■ **Exercise description**
In the entries, find all lines that hold the word "elbow" and copy them.

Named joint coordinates

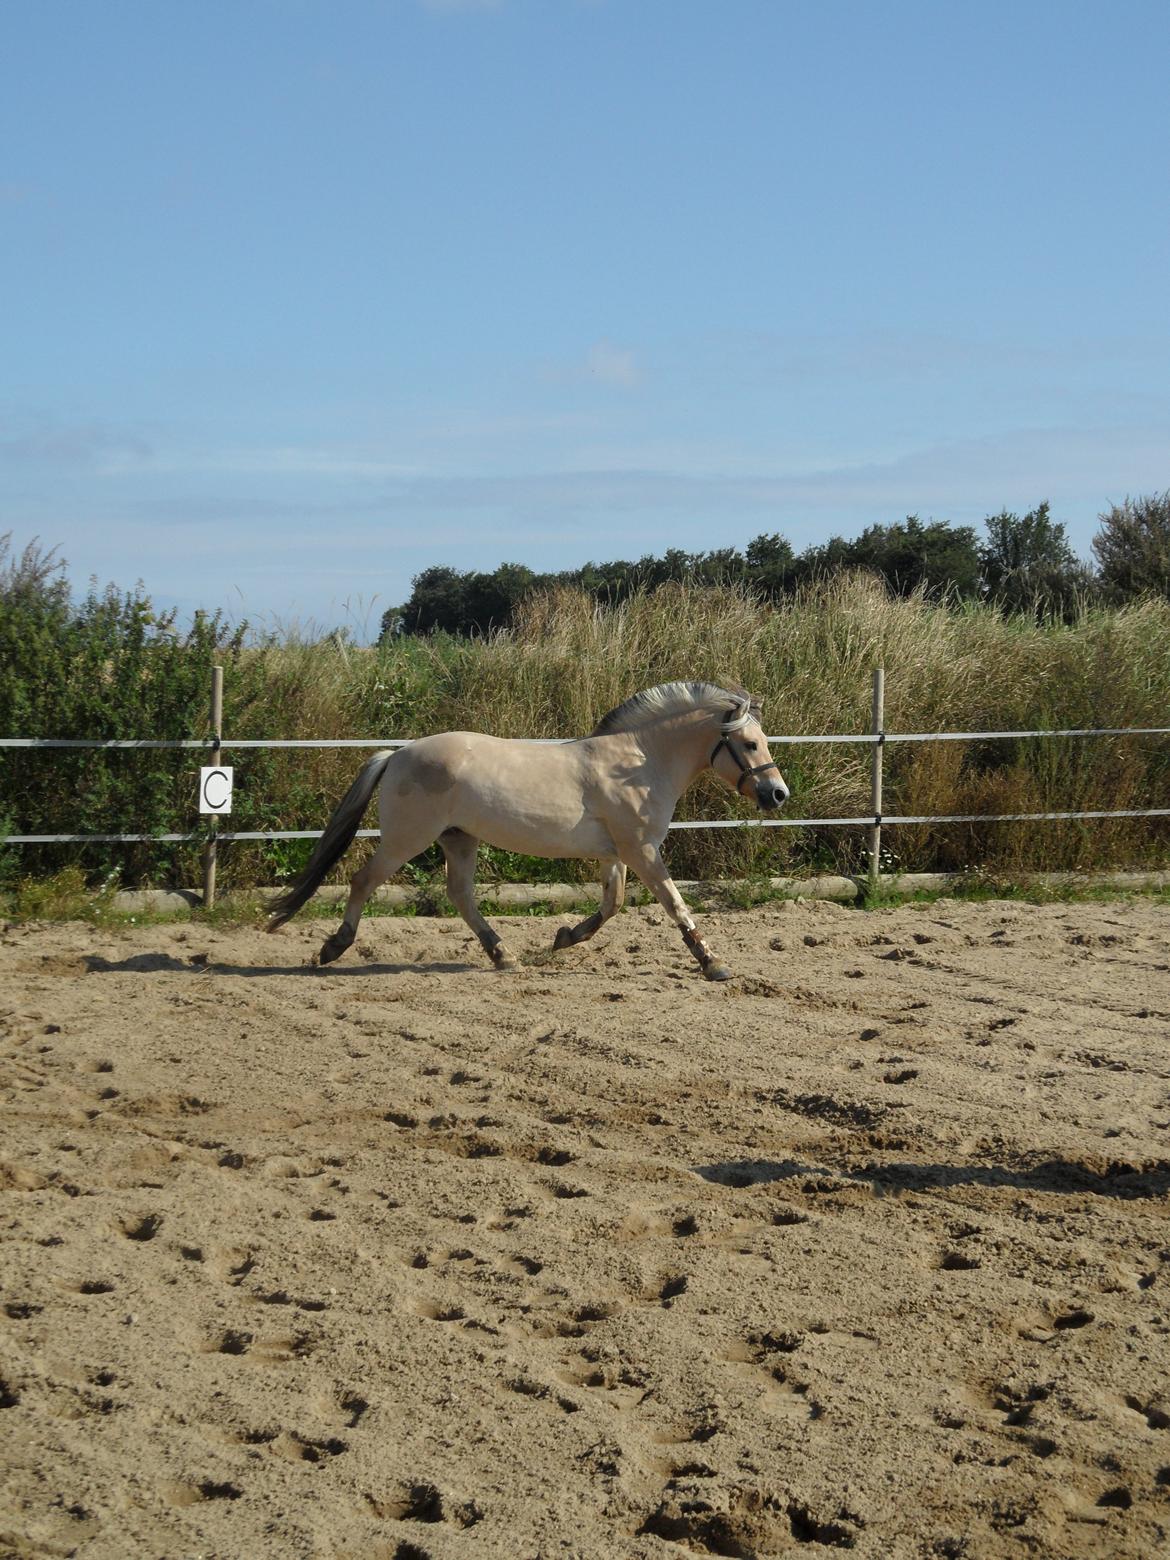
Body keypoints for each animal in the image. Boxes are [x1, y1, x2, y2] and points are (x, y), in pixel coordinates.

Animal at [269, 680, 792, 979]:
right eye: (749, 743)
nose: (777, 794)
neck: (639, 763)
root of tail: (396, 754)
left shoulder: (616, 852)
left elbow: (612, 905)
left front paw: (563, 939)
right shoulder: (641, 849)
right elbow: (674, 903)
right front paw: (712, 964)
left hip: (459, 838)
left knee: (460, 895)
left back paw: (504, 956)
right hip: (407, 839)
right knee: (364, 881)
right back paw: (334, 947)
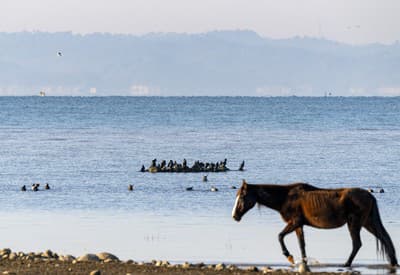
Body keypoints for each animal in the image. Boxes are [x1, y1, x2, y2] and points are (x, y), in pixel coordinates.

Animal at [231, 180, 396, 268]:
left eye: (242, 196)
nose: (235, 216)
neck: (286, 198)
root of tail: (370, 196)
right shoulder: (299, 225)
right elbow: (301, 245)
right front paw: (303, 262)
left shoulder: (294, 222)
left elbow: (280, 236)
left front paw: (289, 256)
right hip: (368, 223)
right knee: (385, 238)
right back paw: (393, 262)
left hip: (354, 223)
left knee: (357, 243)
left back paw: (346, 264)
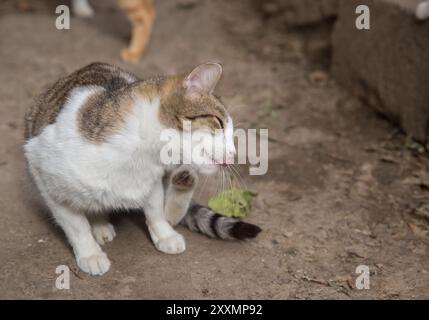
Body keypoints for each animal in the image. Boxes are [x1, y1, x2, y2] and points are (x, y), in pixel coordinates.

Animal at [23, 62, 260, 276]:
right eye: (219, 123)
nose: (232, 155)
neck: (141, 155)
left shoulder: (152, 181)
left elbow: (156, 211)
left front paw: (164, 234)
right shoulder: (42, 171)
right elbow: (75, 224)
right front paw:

■ **Task answer**
left elbow: (612, 905)
right elbow: (674, 903)
right elbow: (301, 245)
left elbow: (280, 236)
left elbow: (156, 211)
right elbow: (75, 224)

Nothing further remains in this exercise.